EXERCISE INSTRUCTIONS ->
Reproduce the post on mapping the New Year Honours word for word, starting at "There was a" and ending after "via the comments..;-)".

*** TEXT ***

Mapping the New Year Honours List – Where Did the Honours Go?

When I get a chance, I’ll post a (not totally unsympathetic) response to Milo Yiannopoulos’ post The pitiful cult of ‘data journalism’, but in the meantime, here’s a view over some data that was released a couple of days ago – a map of where the New Year Honours went [link]

[Hmm… so WordPress.com doesn’t seem to want to let me embed a Google Fusion Table map iframe, and Google Maps (which are embeddable) just shows an empty folder when I try to view the Fusion Table KML… (the Fusion Table export KML doesn’t seem to include lat/lng data either? Maybe I need to explore some hosting elsewhere this year…]

Note that I wouldn’t make the claim that this represents an example of data journalism. It’s a sketch map showing which parts of the country various recipients of honours this time round presumably live. Just by posting the map, I’m not reporting any particular story. Instead, I’m trying to find a way of looking at the day to see whether or not there may be any interesting stories that are suggested by viewing the data in this way.

There was a small element of work involved in generating the map view, though… Working backwards, when I used Google Fusion tables to geocode the locations of the honoured, some of the points were incorrectly located:

(It would be nice to be able to force a locale to the geocoder, maybe telling it to use maps.google.co.uk as the base, rather than (presumably) maps.google.com?)

The approach I took to tidying these was rather clunky, first going into the table view and filtering on the mispositioned locations:

Then correcting them:

What would be really handy would be if Google Fusion Tables let you see a tabular view of data within a particular map view – so for example, if I could zoom in to the US map and then get a tabular view of the records displayed on that particular local map view… (If it does already support this and I just missed it, please let me know via the comments..;-)

So how did I get the data into Google Fusion Tables? The original data was posted as a PDF on the DirectGov website (New Year Honours List 2012 – in detail)…:

…so I used Scraperwiki to preview and read through the PDF and extract the honours list data (my scraper is a little clunky and doesnlt pull out 100% of the data, missing the occasional name and contribution details when it’s split over several lines; but I think it does a reasonable enough job for now, particularly as I am currently more interested in focussing on the possible high level process for extracting and manipulating the data, rather than the correctness of it…!;-)

*** STORED ROWS ***

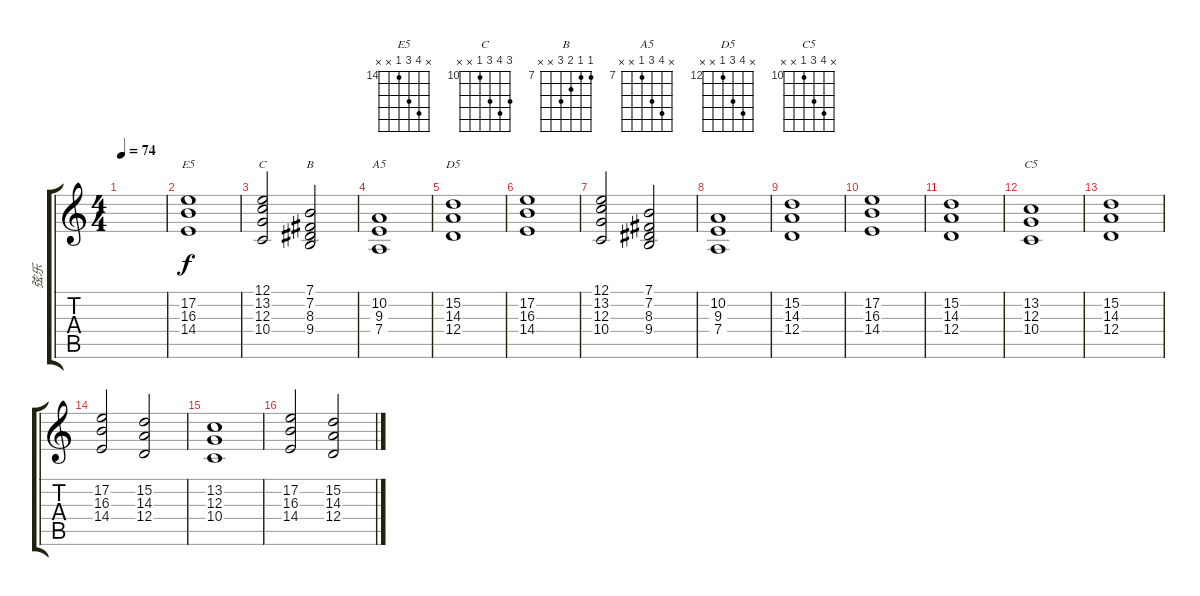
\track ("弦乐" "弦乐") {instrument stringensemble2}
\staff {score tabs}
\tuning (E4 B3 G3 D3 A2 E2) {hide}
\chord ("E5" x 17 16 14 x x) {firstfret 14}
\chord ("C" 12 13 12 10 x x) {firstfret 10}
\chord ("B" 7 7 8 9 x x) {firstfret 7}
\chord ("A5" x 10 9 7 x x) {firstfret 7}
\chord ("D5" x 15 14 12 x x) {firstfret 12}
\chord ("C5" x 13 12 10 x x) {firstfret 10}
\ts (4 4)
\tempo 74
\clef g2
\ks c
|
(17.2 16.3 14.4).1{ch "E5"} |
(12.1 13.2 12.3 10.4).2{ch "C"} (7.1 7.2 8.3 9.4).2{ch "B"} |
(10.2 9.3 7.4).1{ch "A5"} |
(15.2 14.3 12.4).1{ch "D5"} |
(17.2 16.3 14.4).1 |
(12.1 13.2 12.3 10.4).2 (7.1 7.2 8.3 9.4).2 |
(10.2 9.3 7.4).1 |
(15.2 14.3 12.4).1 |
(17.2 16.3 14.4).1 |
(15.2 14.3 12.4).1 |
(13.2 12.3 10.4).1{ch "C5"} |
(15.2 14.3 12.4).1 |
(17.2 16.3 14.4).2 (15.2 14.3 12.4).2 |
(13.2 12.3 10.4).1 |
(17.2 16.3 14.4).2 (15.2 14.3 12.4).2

***

TASK SOLUTION ->
There was a small element of work involved in generating the map view, though… Working backwards, when I used Google Fusion tables to geocode the locations of the honoured, some of the points were incorrectly located:

(It would be nice to be able to force a locale to the geocoder, maybe telling it to use maps.google.co.uk as the base, rather than (presumably) maps.google.com?)

The approach I took to tidying these was rather clunky, first going into the table view and filtering on the mispositioned locations:

Then correcting them:

What would be really handy would be if Google Fusion Tables let you see a tabular view of data within a particular map view – so for example, if I could zoom in to the US map and then get a tabular view of the records displayed on that particular local map view… (If it does already support this and I just missed it, please let me know via the comments..;-)